In 1974 he had a mystical experience that helped calm his horror of the world, and he wanted to communicate the structure of the calm to others in Vast Acting & Living Intelligence Systems (VALIS).  He felt that something intervened to heal his mind and give him a sense of beauty of the world amid the insanity.

“Maybe each human being lives in a unique world, a private world different from those inhabited and experienced by all other humans. . . If reality differs from person to person, can we speak of reality singular, or shouldn’t we really be talking about plural realities? And if there are plural realities, are some more true (more real) than others? What about the world of a schizophrenic? Maybe it’s as real as our world. Maybe we cannot say that we are in touch with reality and he is not, but should instead say, His reality is so different from ours that he can’t explain his to us, and we can’t explain ours to him. The problem, then, is that if subjective worlds are experienced too differently, there occurs a breakdown in communication … and there is the real illness.”

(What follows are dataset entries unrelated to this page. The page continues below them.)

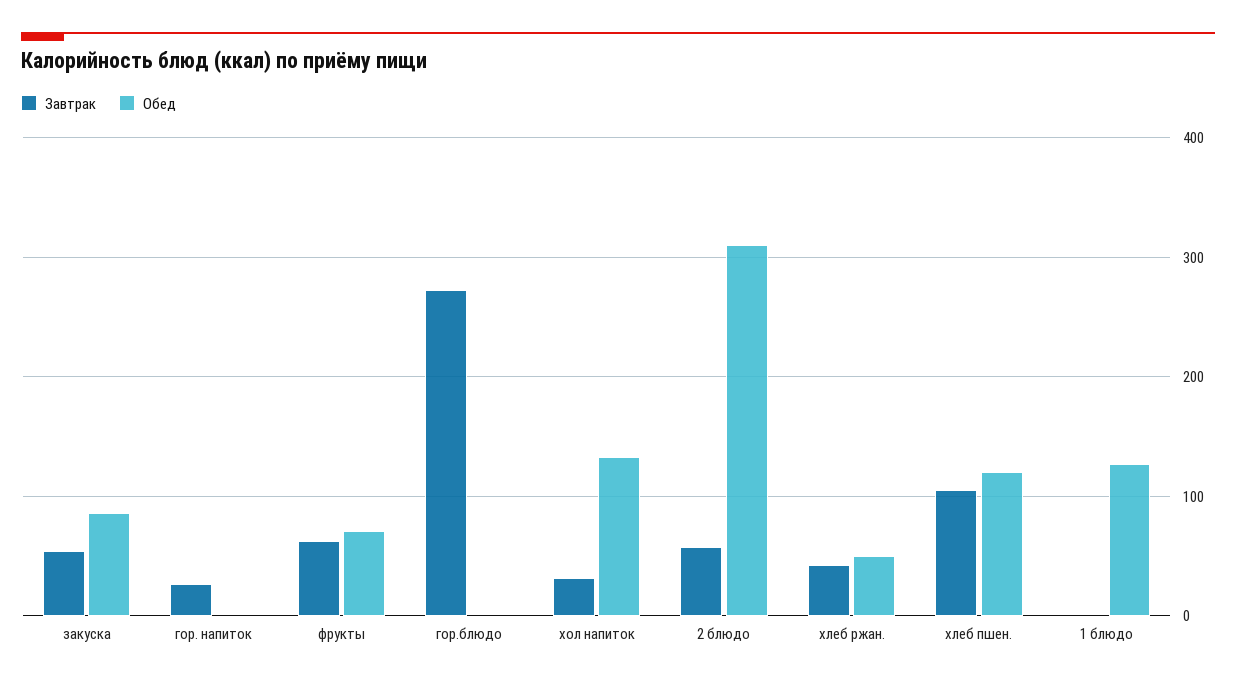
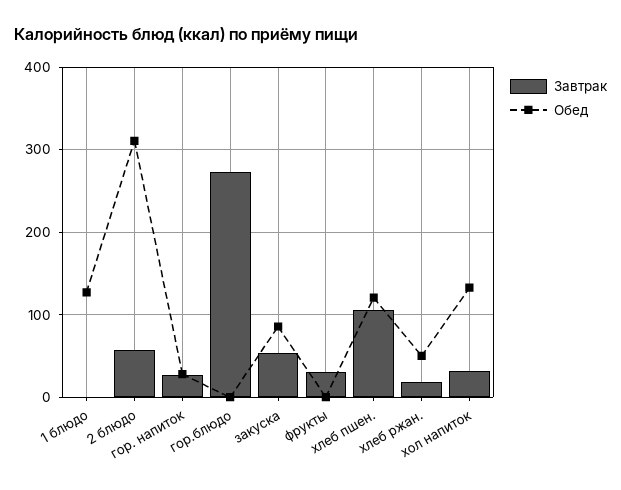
Обед, гор. напиток: 0 -> 30
Завтрак, фрукты: 60 -> 30
Обед, фрукты: 70 -> 0
Завтрак, хлеб ржан.: 40 -> 20

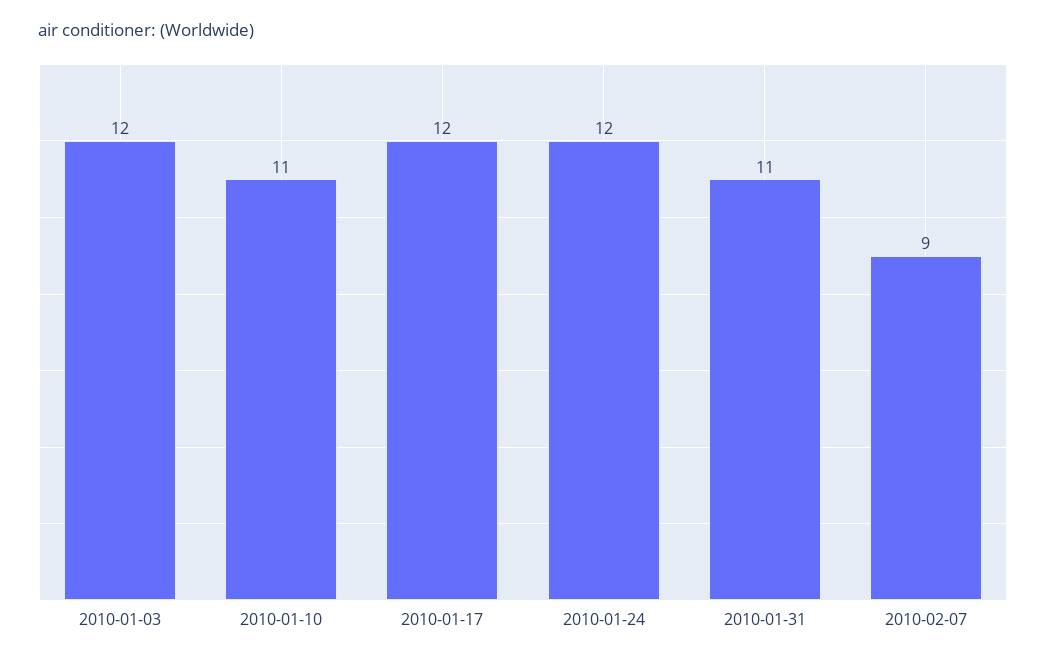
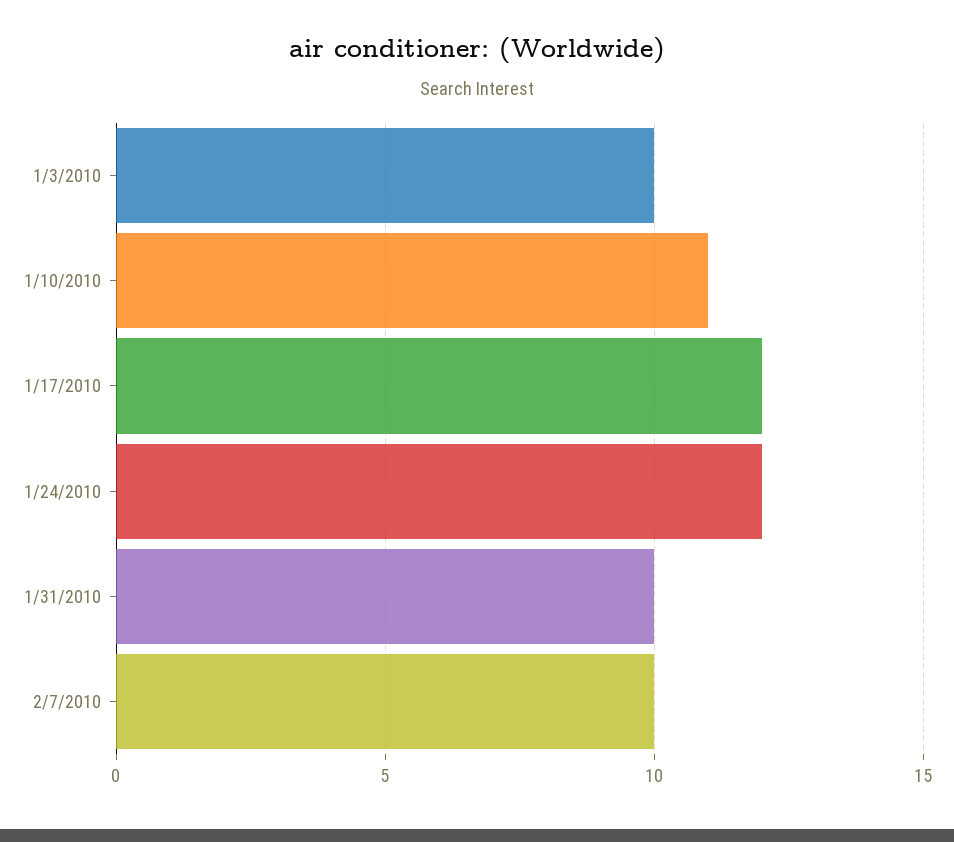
2010-01-03: 12 -> 10
2010-01-31: 11 -> 10
2010-02-07: 9 -> 10

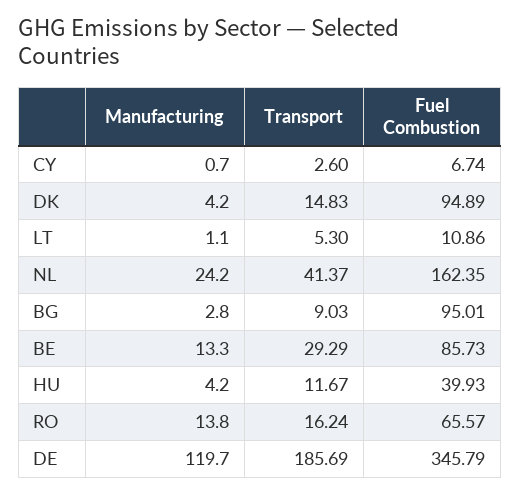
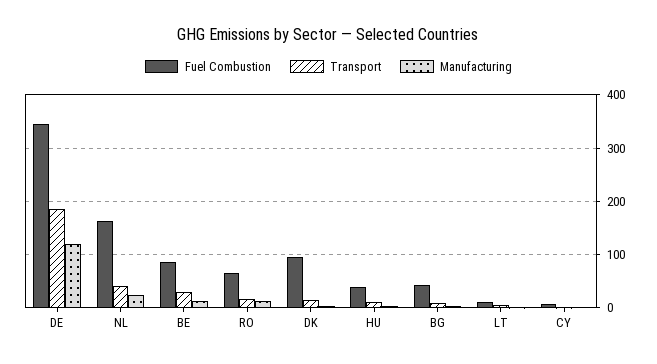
Fuel Combustion, BG: 95.01 -> 40

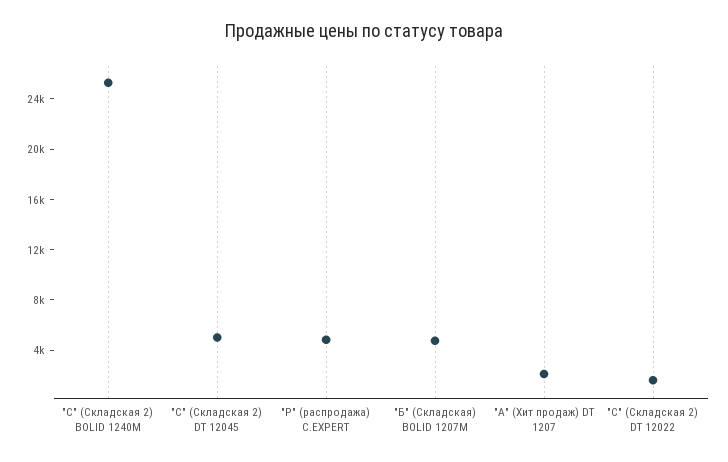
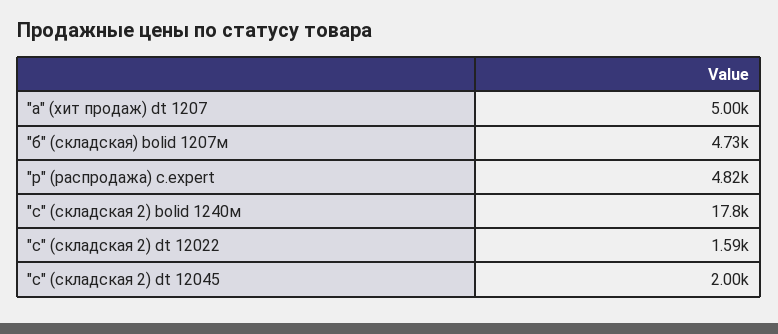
"С" (Складская 2) BOLID 1240М: 25000 -> 17800
"С" (Складская 2) DT 12045: 5000 -> 2000
"А" (Хит продаж) DT 1207: 2000 -> 5000

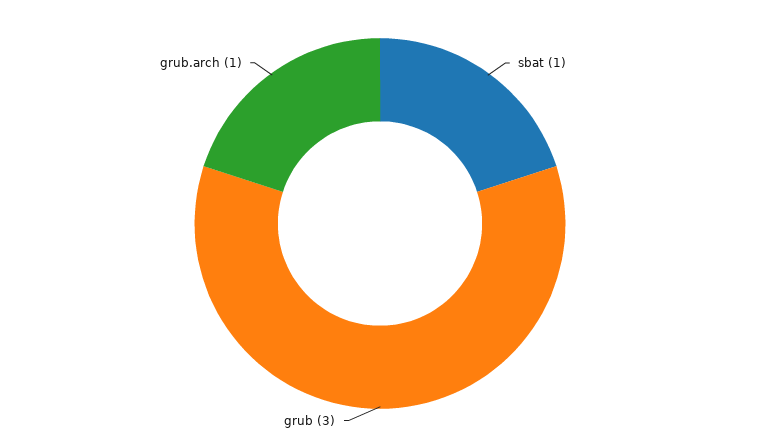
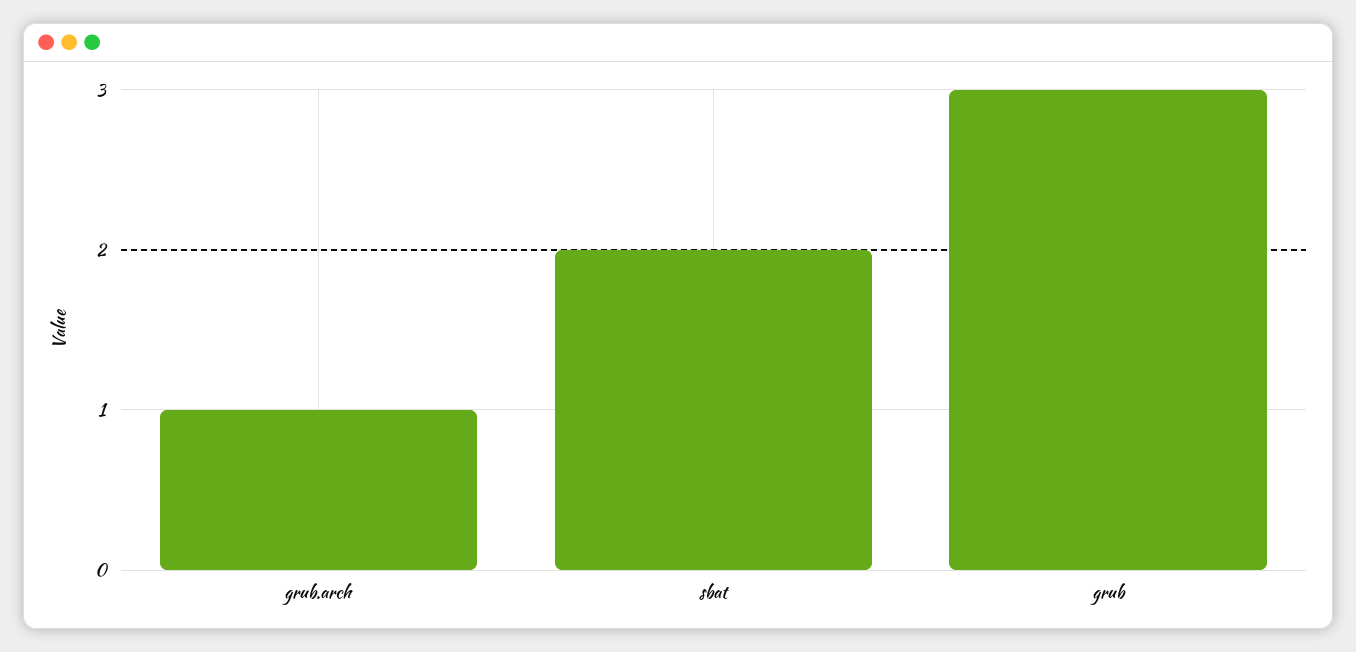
sbat: 1 -> 2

Following Orders was impossible for him as he explains in a 1979 interview.

He found that science fiction gave him the means for true expression, but felt that it became silly putty over time without an identity.

How he measured men was based upon acts, not celebrity or wealth.  My favorite quote is:

“The true measure of a man is not his intelligence or how high he rises in this freak establishment. No, the true measure of a man is this: how quickly can he respond to the needs of others and how much of himself he can give.

Shortly before his death Philip offered a list of his own prognostications to be published in the collection Book of Predictions.  Here’s what he predicted courtesy of the PKD Otaku fan zine, issue number 11.  Fill in the blanks yourself about whether any of these modern day quatrains occurred.

1984
The U.S. will perfect a system by which hydrogen, stored in metal hydrides, will serve as a fuel source, eliminating a need for oil.

1985
By or before this date there will be a titanic nuclear accident either in the U.S.S.R. or in the U.S., resulting in shutting down all nuclear power plants.

1986
Such satellites as HEAO-2 will uncover vast, unsuspected high energy phenomenon in the universe, indicating that there is sufficient mass to collapse the universe back when it has reached its expansion limit.

1993
An artificial life form will be created in a lab, probably in the U.S.S.R., thus reducing our interest in locating life forms on other planets.

1995
Computer use by ordinary citizens (already available in 1980) will transform the public from passive viewers of TV into mentally alert, highly trained, information-processing experts.

2010
Using tachyons (particles that move backward in time) as a carrier, the Soviet Union will attempt to alter the past with scientific information.

Now is the time to question the nature of our reality and to stand in principles broader than making the “other” right or wrong.  Thank you  Phillip for cementing these words in story so that perhaps people will create something together rather than invest billions of dollars to destroy capable leaders and ourselves with words and binary codes.